DATA SHOWN
┏━━
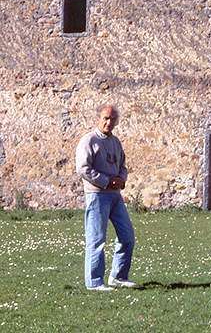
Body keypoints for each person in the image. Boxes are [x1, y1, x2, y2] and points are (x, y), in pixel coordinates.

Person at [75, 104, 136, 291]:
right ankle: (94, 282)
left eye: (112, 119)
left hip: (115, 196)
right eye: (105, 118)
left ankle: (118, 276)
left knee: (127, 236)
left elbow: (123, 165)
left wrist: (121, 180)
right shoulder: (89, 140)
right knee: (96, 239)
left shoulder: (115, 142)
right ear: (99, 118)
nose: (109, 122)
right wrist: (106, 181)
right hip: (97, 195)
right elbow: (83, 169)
┗━━
┏━━
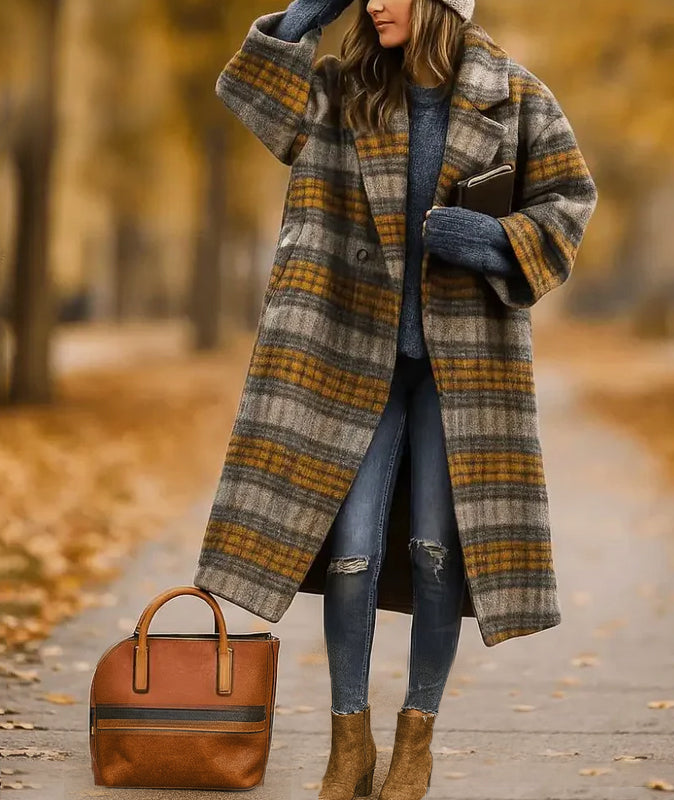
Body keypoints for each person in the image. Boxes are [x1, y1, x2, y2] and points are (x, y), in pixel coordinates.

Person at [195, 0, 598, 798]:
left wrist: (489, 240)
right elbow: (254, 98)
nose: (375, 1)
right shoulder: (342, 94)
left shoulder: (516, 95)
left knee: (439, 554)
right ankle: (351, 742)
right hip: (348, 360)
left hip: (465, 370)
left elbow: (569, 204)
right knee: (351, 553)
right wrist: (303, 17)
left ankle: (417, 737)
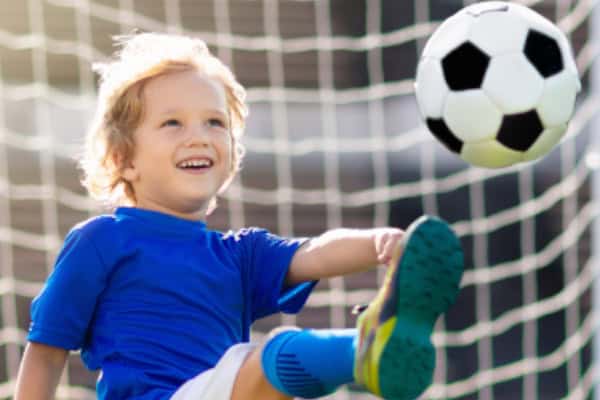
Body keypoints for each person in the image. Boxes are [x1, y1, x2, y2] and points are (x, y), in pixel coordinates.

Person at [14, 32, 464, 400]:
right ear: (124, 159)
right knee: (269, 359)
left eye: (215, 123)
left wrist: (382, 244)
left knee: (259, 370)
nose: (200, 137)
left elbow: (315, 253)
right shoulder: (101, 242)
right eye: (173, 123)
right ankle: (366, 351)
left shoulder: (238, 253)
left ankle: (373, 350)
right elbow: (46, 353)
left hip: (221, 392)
┗━━
WHAT YOU WILL DO
Write out each line above containing "knee".

RESULT FOR THIS EXERCISE
left knee: (127, 236)
right knee: (96, 239)
left knee: (439, 554)
right knee: (351, 553)
right knee: (269, 359)
left knee: (259, 370)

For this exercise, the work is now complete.